The Truth About the Harry Quebert Affair, by Joel Dicker

Written from the point of view of Marcus, an aspiring novelist, tells the story of his teacher and mentor, Harry Quebert, who had phenomenal success with a novel he wrote that has been universally accepted as a masterpiece of modern fiction, but now finds himself suspected of foul play in connection with the disappearance some years ago of a young girl in the town where he lived.

This is a bestseller that's got lots of rave reviews. But I couldn't see why (well, I suppose the setup is reasonably interesting, maybe more interesting than I've made it sound). I thought the writing was rather poor.

The book quotes passages from Harry's supposed masterpiece "The Origin of Evil", which is a bad mistake.

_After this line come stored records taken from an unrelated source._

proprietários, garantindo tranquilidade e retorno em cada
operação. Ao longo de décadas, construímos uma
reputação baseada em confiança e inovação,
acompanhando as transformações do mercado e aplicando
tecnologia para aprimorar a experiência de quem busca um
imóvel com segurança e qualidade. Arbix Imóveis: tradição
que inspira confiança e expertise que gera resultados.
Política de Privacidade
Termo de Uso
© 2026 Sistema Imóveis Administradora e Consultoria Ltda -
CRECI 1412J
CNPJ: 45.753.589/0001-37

Having told us that Harry's book has made its way on to the syllabus of pretty much every course on modern literature, it would have been better to have left it there. Instead, by quoting passages from it which are really banalbad, the credibility of the rest of the novel is undermined. E.g.

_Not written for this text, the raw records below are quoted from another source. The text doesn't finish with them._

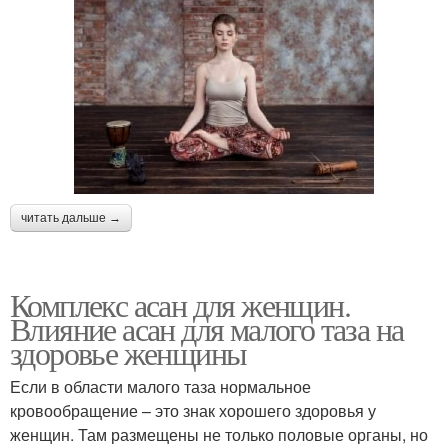
читать дальше →
Комплекс асан для женщин.
Влияние асан для малого таза на
здоровье женщины
Если в области малого таза нормальное
кровообращение – это знак хорошего здоровья у
женщин. Там размещены не только половые органы, но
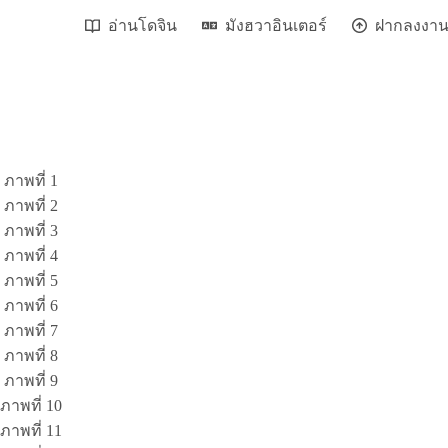
อ่านโดจิน
มังฮวาอินเตอร์
ฝากลงงา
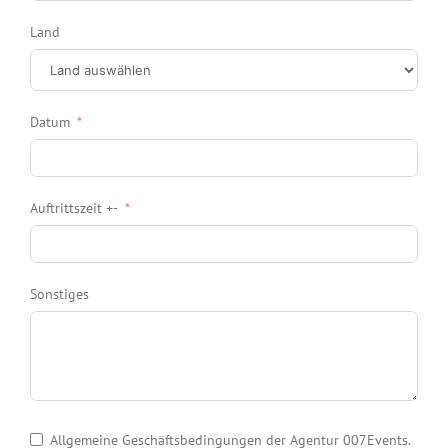
Land
Datum
Auftrittszeit +-
Sonstiges
Allgemeine Geschäftsbedingungen der Agentur 007Events.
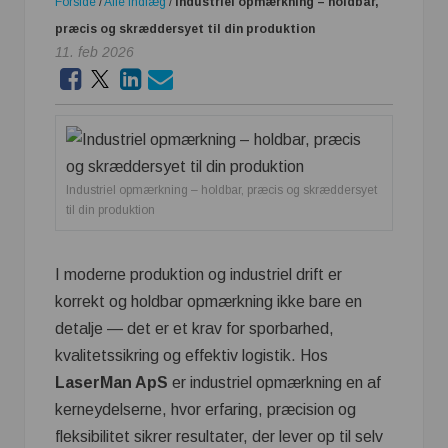
Forside
/
Alle indlæg
/
Industriel opmærkning – holdbar,
præcis og skræddersyet til din produktion
11. feb 2026
Industriel opmærkning – holdbar, præcis og skræddersyet
til din produktion
I moderne produktion og industriel drift er
korrekt og holdbar opmærkning ikke bare en
detalje — det er et krav for sporbarhed,
kvalitetssikring og effektiv logistik. Hos
LaserMan ApS
er industriel opmærkning en af
kerneydelserne, hvor erfaring, præcision og
fleksibilitet sikrer resultater, der lever op til selv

He knew that, from now on, writing to her would be his way of loving her, since he could not be physically close to her. They would kiss the paper the way they burned to kiss each other. They would wait for the mailman like lovers waiting at a railway platform.

Sometimes, in absolute secrecy, he would hide at the corner of her street and wait for the mailman to pass. He watched her rush out of the house and throw herself upon the mailbox to seize the precious letter. She lived only for these love letters. It was, at once, a beautiful and tragic scene: Love was their greatest treasure, but they were denied it.

My sweet darling,
I can't show myself to you because that would cause us too much harm. We are not from the same world; people would never understand.

How I suffer from my low birth! Why must we live according to other people's rules? Why can't we simply love each other in spite of our differences? This is the world today: a world where two beings who love one another cannot hold hands. This is the world of today: full of codes and rules. But they are dark rules that tarnish and imprison people's souls. But our souls are purel they can't be imprisioned.

My love for you is infinite and eternal, and it has been since the very first day.

Each chapter of the book starts with a little bit of quoted advice from Harry to Marcus which are meant to be profound, I think, but are uniformly trite, e.g.

"The reason writers are such fragile beings, Marcus, is that they suffer from two sorts of emotional pain, which is twice as much as a normal human being: the heartache of love and the heartache of books. Writing a book is like loving someone. It can be very painful."

The structure of the story reminded me a bit of The Girl with the Dragon Tattoo, where the main character is chasing down one clue at a time, each of which leads him on to the next thing. There was a ridiculous number of false leads, coincidences and red herrings: everyone who lived in Harry's town turned out to have some sliver of information as well as something personal to hide. So I did feel compelled to keep on reading to find out what happened, but I wouldn't recommend the book.